### Exercise prompt
Copy out each line of the data that holds the word "from".

### Source data

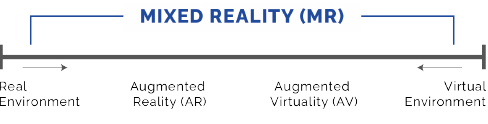
Figure 1. Milgram et al.’s (1994) seminal reality-virtuality continuum. Figure redrawn from Milgram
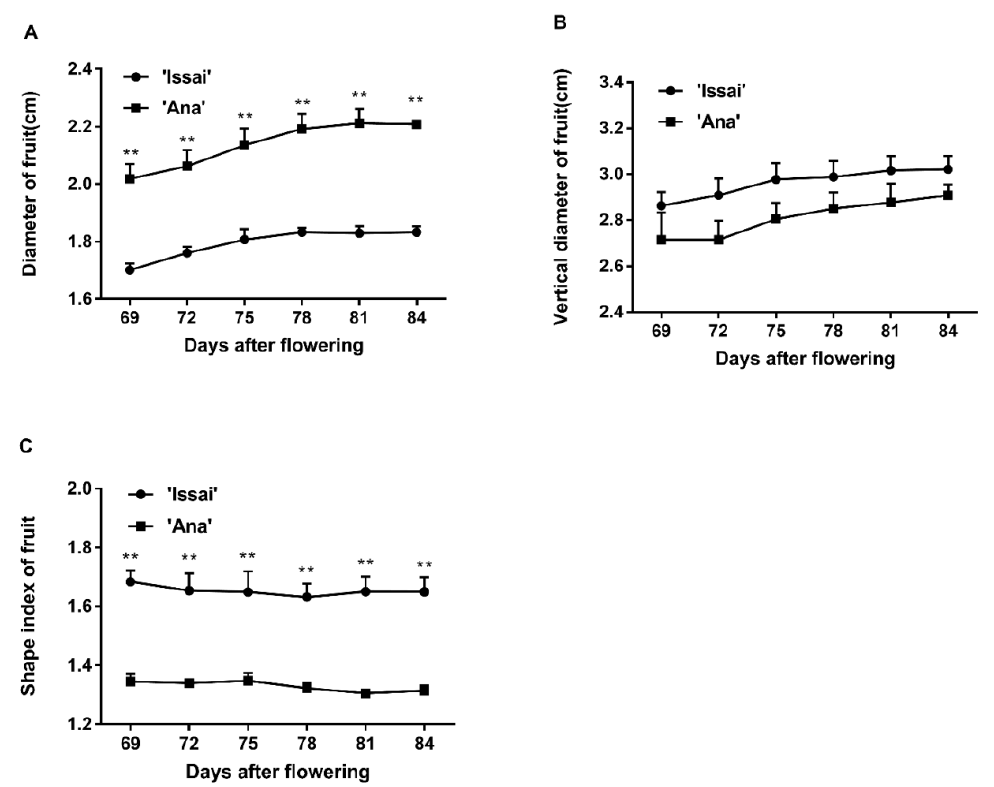
Figure 2. The effect of maturity stage at harvest on changes in diameter ( A ), vertical diameter ( B ), and shape index ( C ) of the fruit. Data are presented as mean ± standard error from three biological replicate assays (** p < 0.01). The error bars represent standard error of the means.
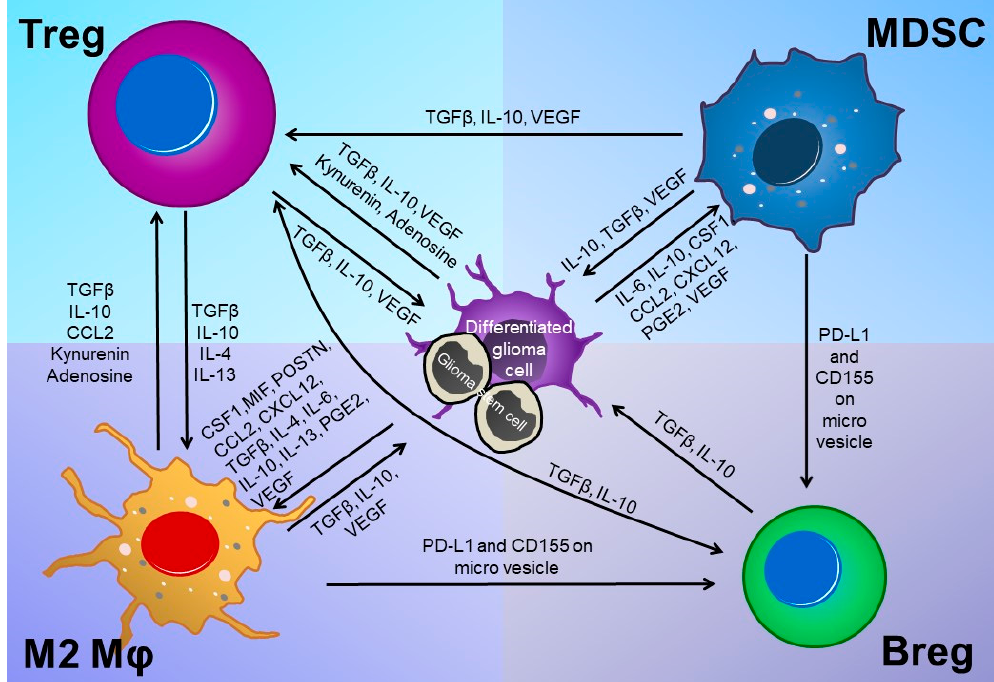
Figure 2. Complex crosstalk among tumor cells and various immune cells in glioma microenvironment. In the glioma microenvironment, the immunosuppressive environment is reinforced by a complex crosstalk between tumor cells and immunosuppressive cells and between different immunosuppressive cells.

### Output for this exercise
Figure 1. Milgram et al.’s (1994) seminal reality-virtuality continuum. Figure redrawn from Milgram
Figure 2. The effect of maturity stage at harvest on changes in diameter ( A ), vertical diameter ( B ), and shape index ( C ) of the fruit. Data are presented as mean ± standard error from three biological replicate assays (** p < 0.01). The error bars represent standard error of the means.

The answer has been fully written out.